### Short task 1
Copy out the rows word for word, starting at the first row and stopping after the row that contains "line at (1930, 221): none -> present".

Sphinxcrawl

Simple command line tool gem to crawl a website and generate an xml stream for a sphinx search index.

Installation

Install it with:

$ gem install sphinxcrawl

Usage

After installation the sphinxcrawl command should be available.

Create a sphinx.conf file, for example

source page
{
  type = xmlpipe2
  xmlpipe_command = sphinxcrawl http://www.example.com -d 2 2>/dev/null
}

index page
{
  source = page
  path = sphinx/page
  morphology = stem_en
  charset_type = utf-8
  html_strip = 1
}

Install sphinx, with debianoid linuxes this is

sudo apt-get install sphinxsearch

You should now have the indexer and search commands

indexer -c sphinx.conf page

and you can search in the index with

search -c sphinx.conf name

Requirements

This gem is not Google! It uses nokogiri to parse html so will fail on badly formed html. Also more importantly it only indexes part of the page marked with a specific html attribute. This means you can only index sites that you control. For example

...
<div data-field="description">
<p>This is a description</p>
</div>
...

will index the text inside the div tag (stripping other tags) and put the text in a sphinx field called description. All fields are aggregated from all the pages from a site crawl.

Contributing

  1. Fork it
  2. Create your feature branch (git checkout -b my-new-feature)
  3. Commit your changes (git commit -am 'Add some feature')
  4. Push to the branch (git push origin my-new-feature)
  5. Create new Pull Request

### Short task 2
Transcribe the entire text about the Sphinxcrawl gem word for word.

### Material supplied

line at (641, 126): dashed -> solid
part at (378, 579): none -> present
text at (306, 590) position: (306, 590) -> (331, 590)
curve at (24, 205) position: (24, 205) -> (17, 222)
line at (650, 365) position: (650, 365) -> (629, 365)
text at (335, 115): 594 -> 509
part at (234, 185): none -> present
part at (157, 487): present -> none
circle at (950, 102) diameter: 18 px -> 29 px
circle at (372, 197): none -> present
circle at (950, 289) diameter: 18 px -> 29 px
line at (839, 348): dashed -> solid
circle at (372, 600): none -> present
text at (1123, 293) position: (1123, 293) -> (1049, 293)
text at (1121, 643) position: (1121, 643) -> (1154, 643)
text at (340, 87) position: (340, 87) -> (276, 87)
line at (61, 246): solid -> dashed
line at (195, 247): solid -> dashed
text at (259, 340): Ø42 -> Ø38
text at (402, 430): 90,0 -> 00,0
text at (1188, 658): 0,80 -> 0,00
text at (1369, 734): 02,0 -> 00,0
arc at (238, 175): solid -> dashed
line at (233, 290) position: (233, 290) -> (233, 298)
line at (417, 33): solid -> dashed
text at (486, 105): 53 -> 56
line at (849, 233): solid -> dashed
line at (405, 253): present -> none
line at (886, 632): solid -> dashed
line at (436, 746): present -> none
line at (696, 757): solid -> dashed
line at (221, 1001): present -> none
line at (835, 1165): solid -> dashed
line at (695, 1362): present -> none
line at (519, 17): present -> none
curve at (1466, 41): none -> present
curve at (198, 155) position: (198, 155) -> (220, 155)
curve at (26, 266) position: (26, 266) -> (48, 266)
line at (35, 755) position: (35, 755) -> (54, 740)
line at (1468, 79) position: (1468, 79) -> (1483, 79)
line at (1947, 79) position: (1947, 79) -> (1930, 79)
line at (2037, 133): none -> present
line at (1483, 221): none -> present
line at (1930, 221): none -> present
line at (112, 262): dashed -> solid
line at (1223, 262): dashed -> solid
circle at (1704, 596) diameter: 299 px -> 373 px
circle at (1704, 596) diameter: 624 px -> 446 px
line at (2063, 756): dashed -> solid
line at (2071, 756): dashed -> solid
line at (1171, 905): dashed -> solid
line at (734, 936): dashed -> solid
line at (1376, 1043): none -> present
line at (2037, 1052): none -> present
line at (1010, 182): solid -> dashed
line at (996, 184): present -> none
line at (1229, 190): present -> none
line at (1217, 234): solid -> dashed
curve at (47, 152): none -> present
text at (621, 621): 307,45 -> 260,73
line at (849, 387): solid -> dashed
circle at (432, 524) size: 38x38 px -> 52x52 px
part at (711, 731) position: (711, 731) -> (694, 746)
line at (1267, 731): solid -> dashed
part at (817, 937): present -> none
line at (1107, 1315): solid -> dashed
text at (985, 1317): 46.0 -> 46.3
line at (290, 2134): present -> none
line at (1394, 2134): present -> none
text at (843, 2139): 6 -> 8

### Full response 1
line at (641, 126): dashed -> solid
part at (378, 579): none -> present
text at (306, 590) position: (306, 590) -> (331, 590)
curve at (24, 205) position: (24, 205) -> (17, 222)
line at (650, 365) position: (650, 365) -> (629, 365)
text at (335, 115): 594 -> 509
part at (234, 185): none -> present
part at (157, 487): present -> none
circle at (950, 102) diameter: 18 px -> 29 px
circle at (372, 197): none -> present
circle at (950, 289) diameter: 18 px -> 29 px
line at (839, 348): dashed -> solid
circle at (372, 600): none -> present
text at (1123, 293) position: (1123, 293) -> (1049, 293)
text at (1121, 643) position: (1121, 643) -> (1154, 643)
text at (340, 87) position: (340, 87) -> (276, 87)
line at (61, 246): solid -> dashed
line at (195, 247): solid -> dashed
text at (259, 340): Ø42 -> Ø38
text at (402, 430): 90,0 -> 00,0
text at (1188, 658): 0,80 -> 0,00
text at (1369, 734): 02,0 -> 00,0
arc at (238, 175): solid -> dashed
line at (233, 290) position: (233, 290) -> (233, 298)
line at (417, 33): solid -> dashed
text at (486, 105): 53 -> 56
line at (849, 233): solid -> dashed
line at (405, 253): present -> none
line at (886, 632): solid -> dashed
line at (436, 746): present -> none
line at (696, 757): solid -> dashed
line at (221, 1001): present -> none
line at (835, 1165): solid -> dashed
line at (695, 1362): present -> none
line at (519, 17): present -> none
curve at (1466, 41): none -> present
curve at (198, 155) position: (198, 155) -> (220, 155)
curve at (26, 266) position: (26, 266) -> (48, 266)
line at (35, 755) position: (35, 755) -> (54, 740)
line at (1468, 79) position: (1468, 79) -> (1483, 79)
line at (1947, 79) position: (1947, 79) -> (1930, 79)
line at (2037, 133): none -> present
line at (1483, 221): none -> present
line at (1930, 221): none -> present

### Full response 2
Sphinxcrawl

Simple command line tool gem to crawl a website and generate an xml stream for a sphinx search index.

Installation

Install it with:

$ gem install sphinxcrawl

Usage

After installation the sphinxcrawl command should be available.

Create a sphinx.conf file, for example

source page
{
  type = xmlpipe2
  xmlpipe_command = sphinxcrawl http://www.example.com -d 2 2>/dev/null
}

index page
{
  source = page
  path = sphinx/page
  morphology = stem_en
  charset_type = utf-8
  html_strip = 1
}

Install sphinx, with debianoid linuxes this is

sudo apt-get install sphinxsearch

You should now have the indexer and search commands

indexer -c sphinx.conf page

and you can search in the index with

search -c sphinx.conf name

Requirements

This gem is not Google! It uses nokogiri to parse html so will fail on badly formed html. Also more importantly it only indexes part of the page marked with a specific html attribute. This means you can only index sites that you control. For example

...
<div data-field="description">
<p>This is a description</p>
</div>
...

will index the text inside the div tag (stripping other tags) and put the text in a sphinx field called description. All fields are aggregated from all the pages from a site crawl.

Contributing

  1. Fork it
  2. Create your feature branch (git checkout -b my-new-feature)
  3. Commit your changes (git commit -am 'Add some feature')
  4. Push to the branch (git push origin my-new-feature)
  5. Create new Pull Request